(Given passage Opens)
Personal information
- Born: 16 February 1936 Victoria, Australia
- Died: 17 February 2021 (aged 85)
- Original team: Preston Districts
- Height: 187 cm (6 ft 2 in)
- Weight: 96 kg (212 lb)

Playing career^{1}
- Years: Club / Games (Goals)
- 1953–1963: Collingwood / 180 (262)

Representative team honours
- Years: Team / Games (Goals)
- 1956–1960: Victoria

Coaching career^{3}
- Years: Club / Games (W–L–D)
- 1975–1976: Collingwood / 45 (19–26–0)
- ^{1} Playing statistics correct to the end of 1963.^{3} Coaching statistics correct as of 1976.

Career highlights
- Collingwood premiership player 1953; Collingwood premiership captain 1958; Collingwood Team of the Century; Collingwood Life Member; Copeland Trophy 1957, 1961, 1962; Collingwood vice-captain 1958–1959; Collingwood leading goalkicker 1959, 1960, 1962; Collingwood captain 1960–1963; O&MFL Premiership Coach Albury FC 1966; Australian Football Hall of Fame, inducted 2007;

= Murray Weideman =

Australian rules footballer and coach (1936–2021)

Murray Weideman (16 February 1936 – 17 February 2021) was an Australian rules footballer in the Victorian Football League (VFL). He died one day after his 85th birthday.

==Personal life==
The son of George Oliver and Hazel Howard Weideman (née Start), and the younger brother of pharmacist/parliamentarian George "Graeme" Weideman, he was born on 16 February 1936. He died on 18 February 2021. Weideman's son Mark Weideman also played for West Adelaide (SANFL) and Collingwood; and his grandson, Sam Weideman, previously played for Melbourne and Essendon.

==Playing career==
Weideman is probably best remembered today as Collingwood's 'enforcer' of the late 1950s and early 1960s, loved by the club's supporters, and loathed by those of the opposition.

He made his senior VFL debut in 1953, and was on the bench for that year's Grand Final, in which Collingwood defeated Geelong.

When regular Collingwood skipper Frank Tuck was injured and unavailable for the 1958 VFL Grand Final against Melbourne, Weideman became Collingwood's acting skipper, and kicked two goals. (Collingwood won by three goals.) The wet weather that day made the ball slippery and produced congested packs of players, which suited Weideman with his physical strength more than it did players who relied on speed and nimbleness. Despite this, Weideman's opponent, the Melbourne centre-halfback Don Williams, was (as often) among Melbourne's best players —"though outmatched by Weideman in the last [i.e. the third] quarter", according to Tony Charlton's commentary in the Channel 7 highlights of the final quarter.
(Given passage Closes)
__Work instructions__. Reproduce the part of the Murray Weideman article starting at "Murray Weideman (16" and ending at "Melbourne and Essendon.", keeping the wording unchanged.
(Data for analysis Opens)
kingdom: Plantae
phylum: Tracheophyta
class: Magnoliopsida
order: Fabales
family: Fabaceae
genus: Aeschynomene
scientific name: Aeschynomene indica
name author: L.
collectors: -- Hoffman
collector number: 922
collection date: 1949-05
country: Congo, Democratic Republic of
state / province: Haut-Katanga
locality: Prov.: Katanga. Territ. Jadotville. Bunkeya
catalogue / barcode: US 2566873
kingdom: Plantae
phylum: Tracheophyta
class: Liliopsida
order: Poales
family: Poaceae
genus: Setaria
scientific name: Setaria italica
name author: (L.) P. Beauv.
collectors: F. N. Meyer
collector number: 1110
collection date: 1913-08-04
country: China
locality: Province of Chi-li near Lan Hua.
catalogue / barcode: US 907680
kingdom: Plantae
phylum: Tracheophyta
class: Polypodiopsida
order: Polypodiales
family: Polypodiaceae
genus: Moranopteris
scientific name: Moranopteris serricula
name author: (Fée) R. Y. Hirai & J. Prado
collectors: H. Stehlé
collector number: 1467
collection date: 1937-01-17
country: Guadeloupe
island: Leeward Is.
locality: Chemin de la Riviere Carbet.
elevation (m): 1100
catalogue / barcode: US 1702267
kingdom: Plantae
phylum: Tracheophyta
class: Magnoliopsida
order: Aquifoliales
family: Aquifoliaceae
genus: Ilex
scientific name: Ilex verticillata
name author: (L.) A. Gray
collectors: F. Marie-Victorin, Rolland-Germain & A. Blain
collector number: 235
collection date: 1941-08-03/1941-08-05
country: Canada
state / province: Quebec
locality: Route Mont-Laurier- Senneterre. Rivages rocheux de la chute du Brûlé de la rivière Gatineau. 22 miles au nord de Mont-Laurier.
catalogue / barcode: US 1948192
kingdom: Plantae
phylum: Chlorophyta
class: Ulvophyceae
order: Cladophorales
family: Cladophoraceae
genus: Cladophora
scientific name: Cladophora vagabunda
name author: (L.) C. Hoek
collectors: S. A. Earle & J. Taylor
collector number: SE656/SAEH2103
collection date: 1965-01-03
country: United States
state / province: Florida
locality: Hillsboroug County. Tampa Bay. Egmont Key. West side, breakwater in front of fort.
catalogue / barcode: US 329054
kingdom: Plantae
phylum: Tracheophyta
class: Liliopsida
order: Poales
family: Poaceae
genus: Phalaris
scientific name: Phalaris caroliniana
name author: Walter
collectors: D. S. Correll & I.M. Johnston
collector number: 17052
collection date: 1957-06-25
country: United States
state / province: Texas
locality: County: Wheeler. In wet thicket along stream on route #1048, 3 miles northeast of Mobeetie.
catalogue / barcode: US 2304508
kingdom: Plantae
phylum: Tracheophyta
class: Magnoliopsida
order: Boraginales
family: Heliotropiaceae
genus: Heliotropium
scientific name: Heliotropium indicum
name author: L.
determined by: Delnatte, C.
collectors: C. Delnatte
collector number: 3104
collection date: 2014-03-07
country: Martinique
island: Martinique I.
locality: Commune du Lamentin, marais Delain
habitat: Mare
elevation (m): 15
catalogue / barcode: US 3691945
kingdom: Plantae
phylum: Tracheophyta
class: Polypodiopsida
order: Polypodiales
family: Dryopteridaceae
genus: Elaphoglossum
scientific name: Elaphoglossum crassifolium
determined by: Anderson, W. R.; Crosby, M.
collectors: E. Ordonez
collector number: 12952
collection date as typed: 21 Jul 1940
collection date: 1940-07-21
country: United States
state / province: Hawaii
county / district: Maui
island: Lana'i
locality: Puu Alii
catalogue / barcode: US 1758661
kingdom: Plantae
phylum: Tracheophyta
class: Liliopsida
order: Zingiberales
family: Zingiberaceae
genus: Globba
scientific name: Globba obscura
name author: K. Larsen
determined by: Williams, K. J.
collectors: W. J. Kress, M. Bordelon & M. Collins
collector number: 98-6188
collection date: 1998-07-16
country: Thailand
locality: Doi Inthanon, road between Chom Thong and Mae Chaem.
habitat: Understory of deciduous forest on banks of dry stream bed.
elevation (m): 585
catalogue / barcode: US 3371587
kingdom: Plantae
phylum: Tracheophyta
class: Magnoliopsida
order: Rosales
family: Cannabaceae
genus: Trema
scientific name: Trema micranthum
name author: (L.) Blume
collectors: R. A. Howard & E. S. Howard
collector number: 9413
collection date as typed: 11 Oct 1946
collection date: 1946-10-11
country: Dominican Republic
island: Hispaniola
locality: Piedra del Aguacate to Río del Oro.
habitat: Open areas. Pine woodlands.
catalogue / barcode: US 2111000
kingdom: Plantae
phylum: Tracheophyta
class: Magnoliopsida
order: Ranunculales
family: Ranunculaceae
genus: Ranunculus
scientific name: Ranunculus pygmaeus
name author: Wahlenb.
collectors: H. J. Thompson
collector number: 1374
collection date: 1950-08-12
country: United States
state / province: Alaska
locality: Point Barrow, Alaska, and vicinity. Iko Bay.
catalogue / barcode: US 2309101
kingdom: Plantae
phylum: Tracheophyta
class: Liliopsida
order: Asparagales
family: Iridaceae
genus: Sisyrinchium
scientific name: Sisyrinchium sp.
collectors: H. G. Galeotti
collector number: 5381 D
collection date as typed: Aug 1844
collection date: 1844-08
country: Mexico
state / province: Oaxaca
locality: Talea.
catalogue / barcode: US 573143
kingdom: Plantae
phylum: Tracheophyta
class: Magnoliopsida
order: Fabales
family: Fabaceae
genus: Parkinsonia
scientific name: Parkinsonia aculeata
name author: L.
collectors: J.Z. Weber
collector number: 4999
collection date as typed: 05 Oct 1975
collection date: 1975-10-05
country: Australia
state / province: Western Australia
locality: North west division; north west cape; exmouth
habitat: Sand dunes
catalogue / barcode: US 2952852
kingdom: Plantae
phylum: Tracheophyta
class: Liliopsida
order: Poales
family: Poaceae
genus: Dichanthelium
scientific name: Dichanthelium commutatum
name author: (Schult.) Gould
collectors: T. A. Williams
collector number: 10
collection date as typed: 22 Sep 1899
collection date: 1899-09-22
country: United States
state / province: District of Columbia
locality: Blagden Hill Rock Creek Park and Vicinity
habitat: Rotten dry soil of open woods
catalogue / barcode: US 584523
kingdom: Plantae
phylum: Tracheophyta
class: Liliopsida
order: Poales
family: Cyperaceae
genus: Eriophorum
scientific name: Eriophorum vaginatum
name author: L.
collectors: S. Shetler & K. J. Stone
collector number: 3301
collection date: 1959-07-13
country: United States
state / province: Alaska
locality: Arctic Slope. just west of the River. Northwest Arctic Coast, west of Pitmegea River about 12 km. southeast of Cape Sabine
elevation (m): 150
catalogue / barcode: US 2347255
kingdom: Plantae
(Data for analysis Closes)
__The completed task__.
Murray Weideman (16 February 1936 – 17 February 2021) was an Australian rules footballer in the Victorian Football League (VFL). He died one day after his 85th birthday.

==Personal life==
The son of George Oliver and Hazel Howard Weideman (née Start), and the younger brother of pharmacist/parliamentarian George "Graeme" Weideman, he was born on 16 February 1936. He died on 18 February 2021. Weideman's son Mark Weideman also played for West Adelaide (SANFL) and Collingwood; and his grandson, Sam Weideman, previously played for Melbourne and Essendon.